L'art de l'allié imaginaire
Regardons les faits. Leavitt a déclaré aux journalistes : « D'après ce que je comprends, au cours des dernières heures, ils ont accepté de coopérer avec l'armée américaine. » Pendant ce temps, le ministre espagnol des Affaires étrangères, José Manuel Albares, était occupé à appeler la radio espagnole pour confirmer que pas une seule virgule de leur politique n'avait changé. La ministre de la Défense, Margarita Robles, a enfoncé le clou, signifiant en substance à la Maison-Blanche que si elle cherche un partenaire dans cette affaire, elle s'est trompée de numéro.

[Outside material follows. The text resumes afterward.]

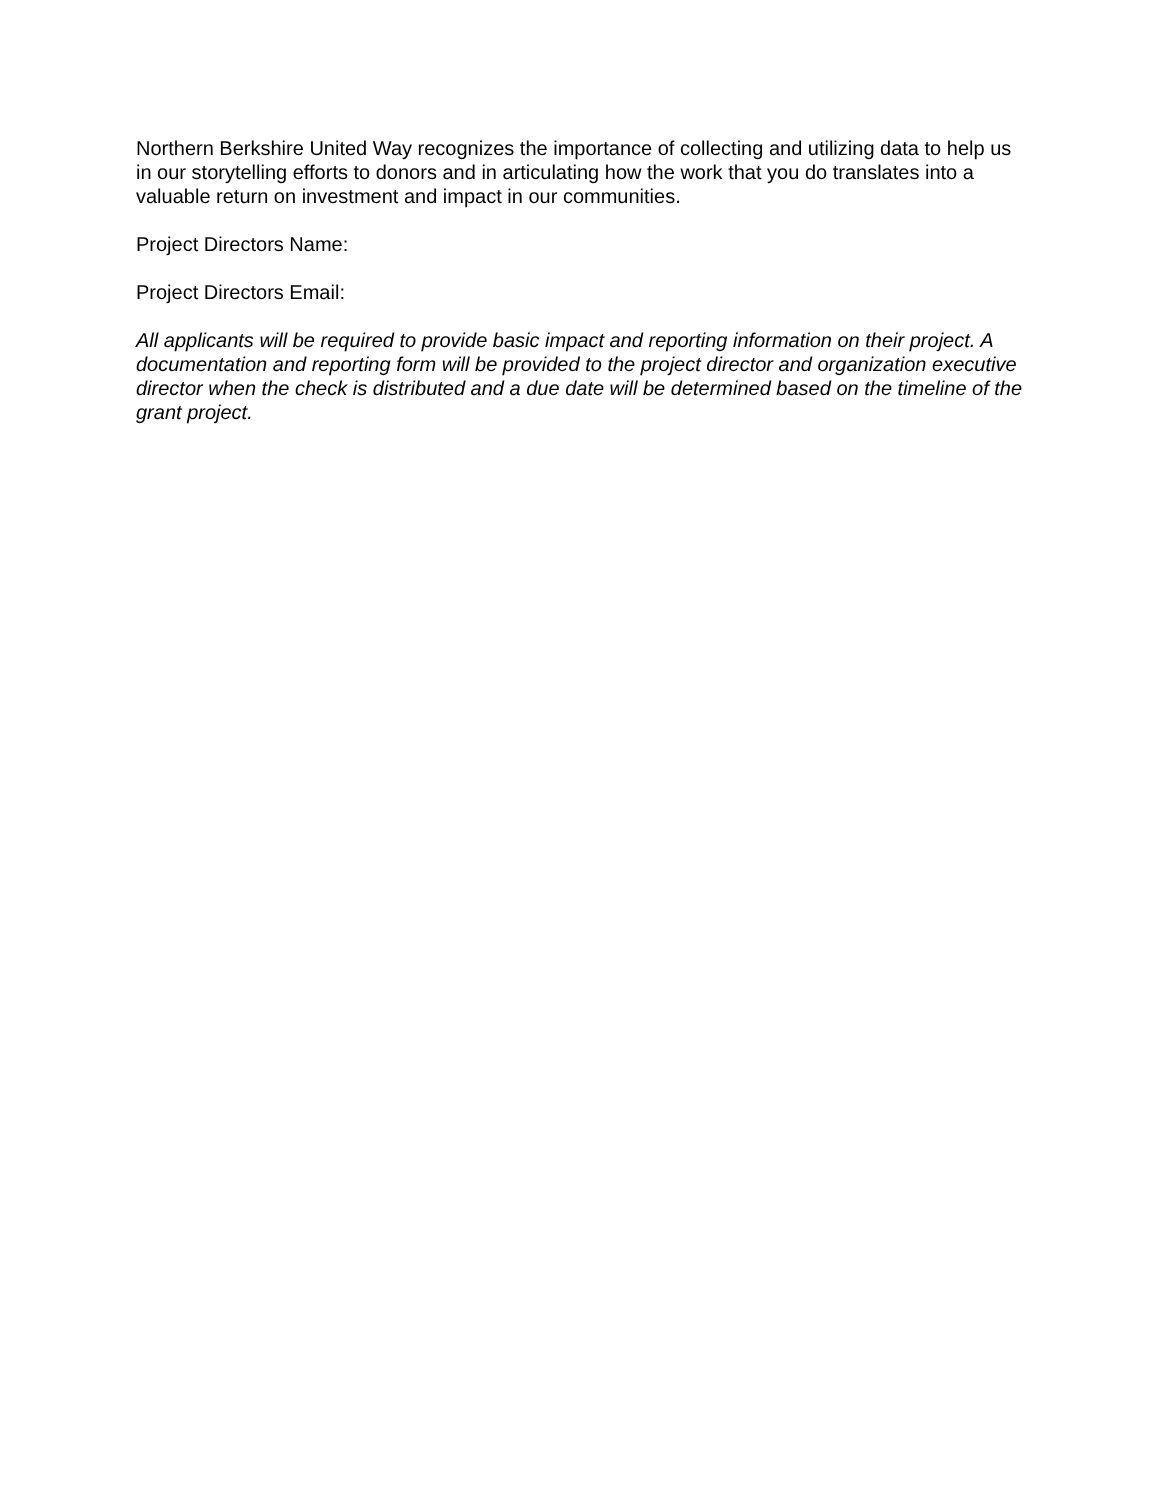Northern Berkshire United Way recognizes the importance of collecting and utilizing data to help us in our storytelling efforts to donors and in articulating how the work that you do translates into a valuable return on investment and impact in our communities.
Project Directors Name:
Project Directors Email:
All applicants will be required to provide basic impact and reporting information on their project. A documentation and reporting form will be provided to the project director and organization executive director when the check is distributed and a due date will be determined based on the timeline of the grant project.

Ce n'est pas une simple confusion ; c'est un choix stratégique. En utilisant des médias comme UHN Plus pour diffuser un récit de coopération, la Maison-Blanche tente de fabriquer une réalité qui n'existe tout simplement pas sur le terrain. C'est de la projection classique : si vous ne pouvez pas convaincre la nation souveraine d'accueillir votre guerre, dites simplement au monde qu'elle a déjà dit oui et espérez que la pression politique transforme cela en fait accompli.
Les pistes vides ne mentent pas

Pendant que le personnel de la Maison-Blanche tisse des récits d'harmonie diplomatique, l'armée américaine agit selon une vérité discrète et chaotique. Un reportage du Guardian confirme que 15 avions-citernes américains — la sève des opérations de frappe à longue portée — ont déjà plié bagage et se sont relocalisés à Ramstein, en Allemagne. Si l'Espagne « coopérait » vraiment, ces appareils seraient confortablement stationnés sur le tarmac de Rota ou de Morón, et non en train de brûler du carburant pour trouver un nouveau foyer dans une juridiction plus docile.
“quand les puissants commencent à halluciner des alliances, c'est en général parce que la stratégie réelle est déjà en train de s'effondrer.”
La leçon ici est aussi cynique que prévisible : dans le théâtre géopolitique actuel, la réalité passe après le cycle médiatique. L'administration américaine est prête à risquer une rupture diplomatique avec un allié clé de l'OTAN simplement pour sauver la face et projeter sa force face à l'Iran, tandis que les responsables espagnols tentent de préserver leur propre souveraineté sans se faire écraser par un embargo commercial. Quand les puissants commencent à halluciner des alliances, c'est en général parce que la stratégie réelle est déjà en train de s'effondrer.